Input data:
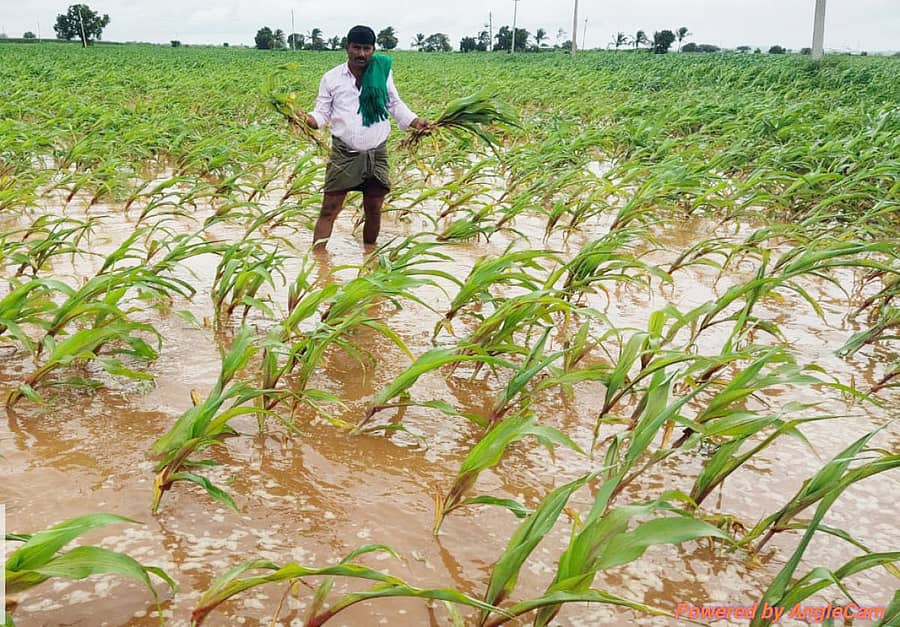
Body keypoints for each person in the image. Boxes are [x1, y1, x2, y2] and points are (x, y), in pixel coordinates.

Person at [302, 25, 428, 250]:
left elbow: (394, 103)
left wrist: (415, 121)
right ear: (347, 47)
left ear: (373, 49)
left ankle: (369, 257)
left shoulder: (382, 72)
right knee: (329, 208)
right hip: (343, 153)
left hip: (376, 152)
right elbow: (321, 113)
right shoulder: (331, 78)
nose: (361, 54)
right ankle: (318, 261)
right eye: (356, 48)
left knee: (374, 210)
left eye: (366, 48)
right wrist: (307, 120)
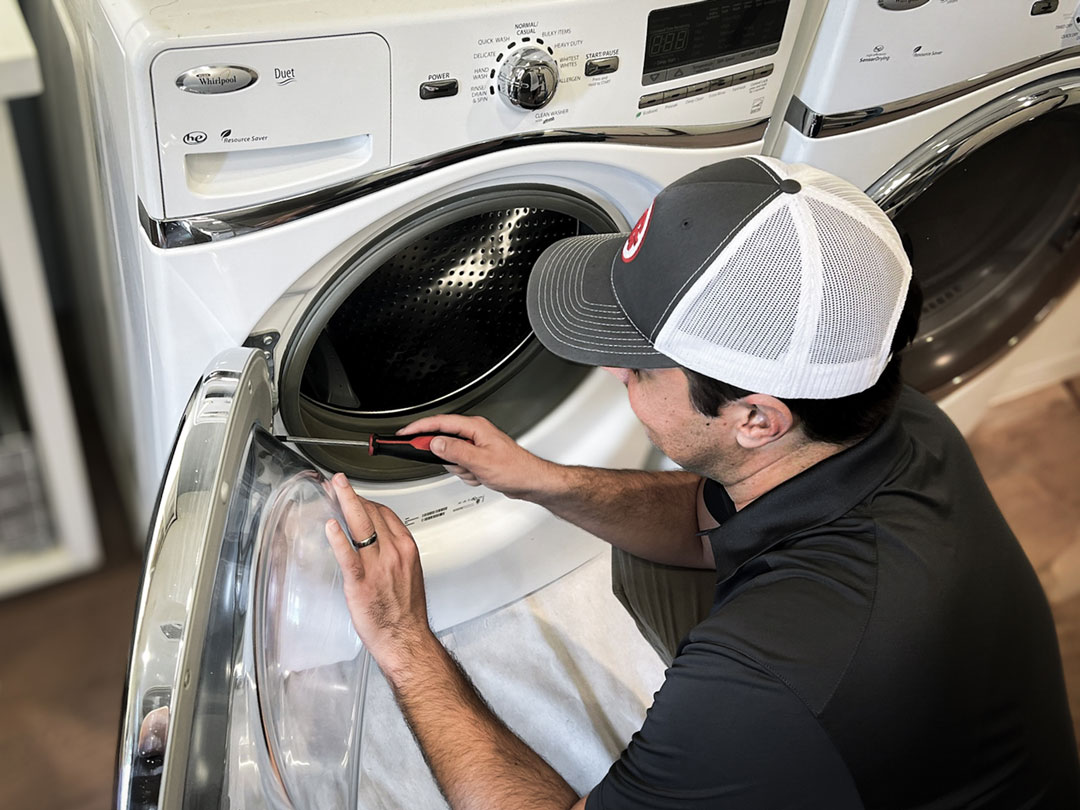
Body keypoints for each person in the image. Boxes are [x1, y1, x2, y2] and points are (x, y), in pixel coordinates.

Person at [324, 156, 1080, 809]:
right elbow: (703, 522)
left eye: (642, 364)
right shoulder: (897, 420)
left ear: (756, 419)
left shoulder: (768, 675)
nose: (612, 371)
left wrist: (402, 640)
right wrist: (537, 479)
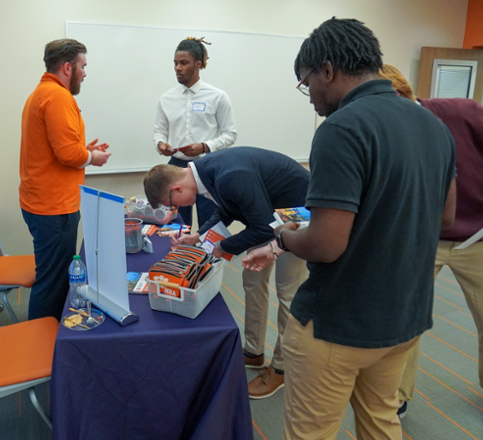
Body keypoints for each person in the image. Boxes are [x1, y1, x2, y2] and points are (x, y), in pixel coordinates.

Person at [242, 18, 456, 439]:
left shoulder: (341, 128)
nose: (309, 98)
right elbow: (444, 218)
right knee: (381, 423)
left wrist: (283, 238)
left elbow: (325, 244)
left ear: (327, 70)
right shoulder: (433, 124)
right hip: (403, 317)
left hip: (339, 323)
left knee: (311, 433)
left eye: (306, 84)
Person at [144, 146, 309, 399]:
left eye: (170, 205)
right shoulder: (204, 172)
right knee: (252, 278)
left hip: (296, 214)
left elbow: (263, 229)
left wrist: (221, 246)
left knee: (288, 293)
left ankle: (281, 369)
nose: (174, 210)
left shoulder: (229, 174)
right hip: (266, 215)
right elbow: (226, 208)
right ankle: (254, 352)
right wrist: (199, 235)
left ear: (177, 189)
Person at [380, 63, 483, 418]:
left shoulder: (463, 112)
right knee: (403, 318)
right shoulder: (381, 131)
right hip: (420, 239)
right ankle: (397, 396)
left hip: (478, 236)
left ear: (402, 95)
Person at [19, 39, 111, 321]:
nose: (84, 73)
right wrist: (90, 157)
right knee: (54, 282)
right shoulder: (58, 96)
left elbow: (63, 149)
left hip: (43, 202)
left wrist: (85, 151)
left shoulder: (42, 92)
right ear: (68, 67)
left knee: (52, 277)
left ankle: (45, 345)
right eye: (83, 66)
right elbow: (68, 154)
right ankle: (43, 353)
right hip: (53, 207)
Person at [153, 37, 237, 228]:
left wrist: (205, 146)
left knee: (210, 225)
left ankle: (208, 258)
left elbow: (230, 134)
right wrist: (161, 144)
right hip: (176, 168)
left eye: (184, 63)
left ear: (198, 65)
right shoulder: (167, 98)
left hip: (208, 167)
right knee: (177, 225)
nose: (177, 68)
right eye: (175, 63)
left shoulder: (217, 96)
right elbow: (159, 130)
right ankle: (179, 258)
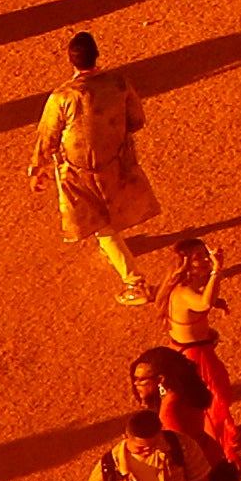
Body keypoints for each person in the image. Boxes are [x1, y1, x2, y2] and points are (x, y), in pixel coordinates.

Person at [34, 29, 169, 301]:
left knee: (101, 225)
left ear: (71, 61)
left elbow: (47, 137)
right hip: (117, 161)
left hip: (77, 170)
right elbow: (137, 120)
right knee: (112, 210)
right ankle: (115, 251)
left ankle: (136, 283)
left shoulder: (62, 96)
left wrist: (38, 169)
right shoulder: (119, 83)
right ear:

What is needed:
The answer should be one number: how many lines in the data contain the word "wrist".

Answer section:
12